Well, folks, start popping that corn. Sony Pictures announced today that "The Interview" will come out in theaters on Dec. 25. "We have never given up on releasing 'The Interview' and we're excited our movie will be in a number of theaters on Christmas Day," Michael Lynton, chief executive officer of Sony Entertainment, said in a statement. "At the same time, we are continuing our efforts to secure more platforms and more theaters so that this movie reaches the largest possible audience." So this movie is going to be released, in at least some theaters, and possibly on video on demand.
Which raises a question: Can Sony really make lemonade out of its North Korean lemon?

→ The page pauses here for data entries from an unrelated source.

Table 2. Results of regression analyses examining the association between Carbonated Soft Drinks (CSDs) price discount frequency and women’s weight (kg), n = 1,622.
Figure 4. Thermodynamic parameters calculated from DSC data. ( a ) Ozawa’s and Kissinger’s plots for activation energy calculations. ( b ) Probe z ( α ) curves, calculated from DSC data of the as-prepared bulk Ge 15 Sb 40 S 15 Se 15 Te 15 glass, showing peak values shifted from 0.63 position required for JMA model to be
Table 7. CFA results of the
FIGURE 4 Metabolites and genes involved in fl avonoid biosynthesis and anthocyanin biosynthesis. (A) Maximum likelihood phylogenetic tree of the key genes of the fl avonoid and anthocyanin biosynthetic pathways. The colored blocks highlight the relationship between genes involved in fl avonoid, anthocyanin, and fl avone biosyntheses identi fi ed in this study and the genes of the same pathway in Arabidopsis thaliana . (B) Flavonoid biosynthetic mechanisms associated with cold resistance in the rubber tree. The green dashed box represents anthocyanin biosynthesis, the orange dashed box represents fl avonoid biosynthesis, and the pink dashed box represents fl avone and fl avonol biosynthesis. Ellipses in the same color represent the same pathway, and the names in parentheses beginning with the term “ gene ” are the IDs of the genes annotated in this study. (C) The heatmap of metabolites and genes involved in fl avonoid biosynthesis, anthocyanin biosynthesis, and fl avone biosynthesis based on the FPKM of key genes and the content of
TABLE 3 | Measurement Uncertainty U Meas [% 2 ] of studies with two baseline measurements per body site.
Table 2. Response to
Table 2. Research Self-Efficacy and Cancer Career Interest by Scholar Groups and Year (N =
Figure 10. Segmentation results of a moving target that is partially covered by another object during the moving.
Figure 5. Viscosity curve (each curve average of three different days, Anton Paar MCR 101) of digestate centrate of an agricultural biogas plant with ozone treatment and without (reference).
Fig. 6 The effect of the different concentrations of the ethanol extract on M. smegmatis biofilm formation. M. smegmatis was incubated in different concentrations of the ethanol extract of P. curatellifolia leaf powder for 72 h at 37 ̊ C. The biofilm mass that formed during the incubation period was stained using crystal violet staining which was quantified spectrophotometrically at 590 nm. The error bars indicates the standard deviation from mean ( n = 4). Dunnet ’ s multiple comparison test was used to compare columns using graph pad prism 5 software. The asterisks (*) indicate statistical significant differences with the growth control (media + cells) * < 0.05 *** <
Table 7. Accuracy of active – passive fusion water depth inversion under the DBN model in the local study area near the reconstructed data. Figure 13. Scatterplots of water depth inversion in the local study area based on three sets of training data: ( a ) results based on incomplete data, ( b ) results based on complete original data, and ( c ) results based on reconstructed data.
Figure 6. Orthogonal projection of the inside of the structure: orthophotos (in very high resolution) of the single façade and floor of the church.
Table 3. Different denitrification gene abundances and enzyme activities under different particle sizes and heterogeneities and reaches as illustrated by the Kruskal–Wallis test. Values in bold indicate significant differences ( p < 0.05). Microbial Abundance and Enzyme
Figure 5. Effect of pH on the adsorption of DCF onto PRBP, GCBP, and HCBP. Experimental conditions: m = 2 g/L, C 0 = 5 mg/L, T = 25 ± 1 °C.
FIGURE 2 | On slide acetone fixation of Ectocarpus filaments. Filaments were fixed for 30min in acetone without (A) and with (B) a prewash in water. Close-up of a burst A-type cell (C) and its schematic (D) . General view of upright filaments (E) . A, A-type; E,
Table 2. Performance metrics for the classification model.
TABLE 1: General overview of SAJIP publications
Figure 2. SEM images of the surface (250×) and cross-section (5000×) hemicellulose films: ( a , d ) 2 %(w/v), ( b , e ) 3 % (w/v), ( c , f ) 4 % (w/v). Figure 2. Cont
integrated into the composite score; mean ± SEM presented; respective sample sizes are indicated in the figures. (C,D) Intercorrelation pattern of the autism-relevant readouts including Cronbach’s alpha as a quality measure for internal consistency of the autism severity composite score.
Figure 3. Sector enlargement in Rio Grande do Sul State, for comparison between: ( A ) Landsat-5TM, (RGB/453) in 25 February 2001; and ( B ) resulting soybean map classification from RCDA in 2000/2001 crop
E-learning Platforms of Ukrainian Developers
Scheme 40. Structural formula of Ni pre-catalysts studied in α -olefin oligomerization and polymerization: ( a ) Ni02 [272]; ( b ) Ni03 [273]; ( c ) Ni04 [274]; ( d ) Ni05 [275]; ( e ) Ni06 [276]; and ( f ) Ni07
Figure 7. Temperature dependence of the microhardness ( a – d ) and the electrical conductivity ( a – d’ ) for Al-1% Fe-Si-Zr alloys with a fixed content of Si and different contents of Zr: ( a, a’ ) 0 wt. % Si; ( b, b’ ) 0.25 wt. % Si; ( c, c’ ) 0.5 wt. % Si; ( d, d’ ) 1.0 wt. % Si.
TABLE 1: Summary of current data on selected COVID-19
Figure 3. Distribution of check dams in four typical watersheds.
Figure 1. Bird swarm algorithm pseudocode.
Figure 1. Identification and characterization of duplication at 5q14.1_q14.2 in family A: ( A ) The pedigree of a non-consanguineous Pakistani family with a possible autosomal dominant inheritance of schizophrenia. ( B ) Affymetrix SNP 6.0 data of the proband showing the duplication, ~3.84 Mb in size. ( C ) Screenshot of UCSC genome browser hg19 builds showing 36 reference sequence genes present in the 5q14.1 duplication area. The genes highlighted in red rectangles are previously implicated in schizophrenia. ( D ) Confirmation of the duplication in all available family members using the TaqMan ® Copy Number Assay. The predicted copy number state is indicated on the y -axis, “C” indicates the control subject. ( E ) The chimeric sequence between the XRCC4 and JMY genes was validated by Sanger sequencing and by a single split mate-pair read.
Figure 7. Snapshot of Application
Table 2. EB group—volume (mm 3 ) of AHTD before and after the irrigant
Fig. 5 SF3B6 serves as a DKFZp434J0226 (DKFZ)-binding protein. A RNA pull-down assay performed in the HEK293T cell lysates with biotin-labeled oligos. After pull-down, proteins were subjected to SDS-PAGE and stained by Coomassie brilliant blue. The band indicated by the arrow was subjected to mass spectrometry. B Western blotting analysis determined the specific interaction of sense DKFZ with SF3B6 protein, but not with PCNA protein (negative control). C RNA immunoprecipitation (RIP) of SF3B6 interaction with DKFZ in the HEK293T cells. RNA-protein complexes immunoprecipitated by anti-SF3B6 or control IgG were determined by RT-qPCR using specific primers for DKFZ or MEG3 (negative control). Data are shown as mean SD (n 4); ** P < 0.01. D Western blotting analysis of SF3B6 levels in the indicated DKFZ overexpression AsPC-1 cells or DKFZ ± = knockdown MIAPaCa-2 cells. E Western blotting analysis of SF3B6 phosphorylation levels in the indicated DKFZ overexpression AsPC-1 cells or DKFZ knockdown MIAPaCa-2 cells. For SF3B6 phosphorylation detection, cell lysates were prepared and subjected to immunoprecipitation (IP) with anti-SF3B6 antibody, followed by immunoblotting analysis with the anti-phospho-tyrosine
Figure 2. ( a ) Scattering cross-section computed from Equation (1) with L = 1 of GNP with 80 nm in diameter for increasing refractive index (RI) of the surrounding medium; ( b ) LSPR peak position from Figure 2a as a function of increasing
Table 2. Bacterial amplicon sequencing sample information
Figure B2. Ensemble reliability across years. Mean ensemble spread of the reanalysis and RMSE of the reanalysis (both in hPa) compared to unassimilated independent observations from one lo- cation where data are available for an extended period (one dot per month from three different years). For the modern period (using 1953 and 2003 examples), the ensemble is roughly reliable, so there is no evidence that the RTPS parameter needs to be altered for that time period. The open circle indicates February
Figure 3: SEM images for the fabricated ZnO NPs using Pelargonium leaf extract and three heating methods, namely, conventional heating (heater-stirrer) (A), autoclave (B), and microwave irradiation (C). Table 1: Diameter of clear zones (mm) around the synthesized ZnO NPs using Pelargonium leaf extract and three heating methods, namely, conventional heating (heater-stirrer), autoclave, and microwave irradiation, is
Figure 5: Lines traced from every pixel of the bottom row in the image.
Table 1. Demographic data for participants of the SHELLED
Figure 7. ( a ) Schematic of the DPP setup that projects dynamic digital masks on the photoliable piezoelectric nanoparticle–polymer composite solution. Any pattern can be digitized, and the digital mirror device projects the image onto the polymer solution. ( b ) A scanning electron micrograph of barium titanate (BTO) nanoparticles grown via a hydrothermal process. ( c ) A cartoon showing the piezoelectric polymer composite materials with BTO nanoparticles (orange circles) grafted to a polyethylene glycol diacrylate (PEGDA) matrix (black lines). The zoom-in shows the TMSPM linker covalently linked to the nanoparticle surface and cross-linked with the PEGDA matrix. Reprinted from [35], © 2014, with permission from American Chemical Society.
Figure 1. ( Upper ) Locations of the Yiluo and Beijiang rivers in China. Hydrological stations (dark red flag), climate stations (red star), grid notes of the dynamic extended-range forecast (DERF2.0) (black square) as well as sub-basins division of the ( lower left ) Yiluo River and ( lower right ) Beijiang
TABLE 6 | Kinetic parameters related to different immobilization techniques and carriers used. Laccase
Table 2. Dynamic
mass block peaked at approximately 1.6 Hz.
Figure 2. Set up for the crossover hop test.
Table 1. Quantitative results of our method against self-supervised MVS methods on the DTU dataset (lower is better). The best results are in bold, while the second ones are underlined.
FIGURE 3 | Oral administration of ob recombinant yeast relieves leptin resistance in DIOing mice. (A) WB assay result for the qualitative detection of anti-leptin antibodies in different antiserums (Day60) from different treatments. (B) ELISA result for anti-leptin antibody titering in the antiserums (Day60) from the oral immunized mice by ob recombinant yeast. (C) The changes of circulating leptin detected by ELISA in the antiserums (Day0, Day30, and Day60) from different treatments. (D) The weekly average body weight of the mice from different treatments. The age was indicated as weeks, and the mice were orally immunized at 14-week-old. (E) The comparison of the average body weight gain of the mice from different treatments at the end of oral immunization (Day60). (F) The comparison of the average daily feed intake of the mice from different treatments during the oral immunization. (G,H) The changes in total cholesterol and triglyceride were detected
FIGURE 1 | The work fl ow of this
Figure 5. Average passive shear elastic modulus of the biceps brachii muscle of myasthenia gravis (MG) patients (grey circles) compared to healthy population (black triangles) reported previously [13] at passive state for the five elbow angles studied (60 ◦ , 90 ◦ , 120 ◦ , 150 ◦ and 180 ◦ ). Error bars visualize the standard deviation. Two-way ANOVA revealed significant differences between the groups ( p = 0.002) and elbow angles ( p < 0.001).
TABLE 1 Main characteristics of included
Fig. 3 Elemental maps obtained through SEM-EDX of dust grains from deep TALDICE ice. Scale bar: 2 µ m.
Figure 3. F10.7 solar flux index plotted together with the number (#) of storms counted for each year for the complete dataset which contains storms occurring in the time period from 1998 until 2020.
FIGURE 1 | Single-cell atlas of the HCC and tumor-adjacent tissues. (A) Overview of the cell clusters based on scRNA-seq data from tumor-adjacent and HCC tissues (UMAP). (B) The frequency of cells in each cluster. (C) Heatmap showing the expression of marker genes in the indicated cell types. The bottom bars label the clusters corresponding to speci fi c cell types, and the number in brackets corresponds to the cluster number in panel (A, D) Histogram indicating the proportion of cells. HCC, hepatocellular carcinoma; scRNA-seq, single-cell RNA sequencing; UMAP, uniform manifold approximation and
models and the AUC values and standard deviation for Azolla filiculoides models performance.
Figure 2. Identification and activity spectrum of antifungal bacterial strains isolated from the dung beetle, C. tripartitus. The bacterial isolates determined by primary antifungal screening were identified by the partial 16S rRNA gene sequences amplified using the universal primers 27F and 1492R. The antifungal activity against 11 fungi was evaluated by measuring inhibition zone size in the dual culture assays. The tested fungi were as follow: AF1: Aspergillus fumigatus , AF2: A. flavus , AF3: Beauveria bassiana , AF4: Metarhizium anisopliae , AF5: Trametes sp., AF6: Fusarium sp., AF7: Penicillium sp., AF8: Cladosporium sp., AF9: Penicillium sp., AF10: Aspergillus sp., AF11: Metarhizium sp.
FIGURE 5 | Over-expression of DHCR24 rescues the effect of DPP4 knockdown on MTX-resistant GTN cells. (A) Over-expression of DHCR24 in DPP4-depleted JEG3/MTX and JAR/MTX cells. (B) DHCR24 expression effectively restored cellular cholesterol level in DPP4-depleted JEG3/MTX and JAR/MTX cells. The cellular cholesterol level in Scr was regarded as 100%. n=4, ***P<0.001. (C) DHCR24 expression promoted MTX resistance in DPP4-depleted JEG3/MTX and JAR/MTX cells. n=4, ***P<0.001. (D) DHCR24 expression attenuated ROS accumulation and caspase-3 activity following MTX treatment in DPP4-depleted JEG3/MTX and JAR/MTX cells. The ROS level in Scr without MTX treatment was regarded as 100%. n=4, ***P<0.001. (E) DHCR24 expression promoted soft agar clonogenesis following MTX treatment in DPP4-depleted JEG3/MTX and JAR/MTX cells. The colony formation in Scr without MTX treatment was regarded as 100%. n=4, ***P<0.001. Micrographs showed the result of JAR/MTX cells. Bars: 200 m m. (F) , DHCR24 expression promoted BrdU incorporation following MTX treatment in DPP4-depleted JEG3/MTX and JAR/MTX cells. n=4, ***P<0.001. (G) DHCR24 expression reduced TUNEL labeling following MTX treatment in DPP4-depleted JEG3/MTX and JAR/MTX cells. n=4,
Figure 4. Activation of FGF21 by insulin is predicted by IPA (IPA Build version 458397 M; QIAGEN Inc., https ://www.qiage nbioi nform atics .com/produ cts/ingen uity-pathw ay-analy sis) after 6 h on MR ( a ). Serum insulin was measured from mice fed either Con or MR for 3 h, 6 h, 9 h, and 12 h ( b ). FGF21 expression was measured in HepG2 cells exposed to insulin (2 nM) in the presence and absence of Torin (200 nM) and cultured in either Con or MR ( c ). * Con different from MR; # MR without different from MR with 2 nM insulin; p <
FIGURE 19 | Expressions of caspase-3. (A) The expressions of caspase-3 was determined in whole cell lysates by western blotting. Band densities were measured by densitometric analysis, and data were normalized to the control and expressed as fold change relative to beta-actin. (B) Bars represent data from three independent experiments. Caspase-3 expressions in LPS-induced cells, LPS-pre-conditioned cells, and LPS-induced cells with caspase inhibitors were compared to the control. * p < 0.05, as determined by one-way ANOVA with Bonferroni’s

Let's not get too excited yet. Fusion's Kevin Roose reported, based on, yes, a hacked Sony document, that the film's production budget "ended up being $44 million." Tens of millions were seemingly spent on marketing. Last week, Nate Silver of FiveThirtyEight did some analysis of comparable films and suggested that the film could have made about $100 million in theaters worldwide. All of which is to say, Sony has a lot to recoup under still dodgy circumstances.
"I'm actually really surprised that Sony would reverse course and agree to show the movie given the risks and a limited release -- which seems like more of a stand than an attempt to generate box office," wrote Eric Wold, an analyst with B. Riley & Co. by e-mail.
The New York Times reported: "One person briefed on the effort said on Tuesday that it appeared unlikely that big chains like Regal or AMC would come on board but that Sony was likely to patch together distribution for the film in 200 to 300 smaller theaters." Without major theater chains, this release probably won't amount to much financially. Although, given all the press that has surrounded the film, demand may well outpace supply; we could soon be seeing news photos of long lines outside theaters.
A VOD release will probably "generate meaningful revenues given the increased hype and demand," Wold wrote. Still, an on-demand release won't help to win over the big theater chains which, as the Hollywood Reporter explained,"insist that when movies are released theatrically there shouldn't be simultaneous VOD releases." The New York Times noted that it "remained unclear, however, whether any on-demand service would take" the film.
So, Sony appears unlikely to make a killing on "The Interview." But it does seem set to make more than the bupkis it was going to earn just a few days ago. Meanwhile, the movie will earn unique cultural cachet while making an improbably pairing of Seth Rogen and art house cinemas. President Barack Obama is happy. Citizens will be able to celebrate freedom of expression by paying to watch what is probably a terrible movie -- potentially from the safety of their own homes. Someone preorder the Chinese food.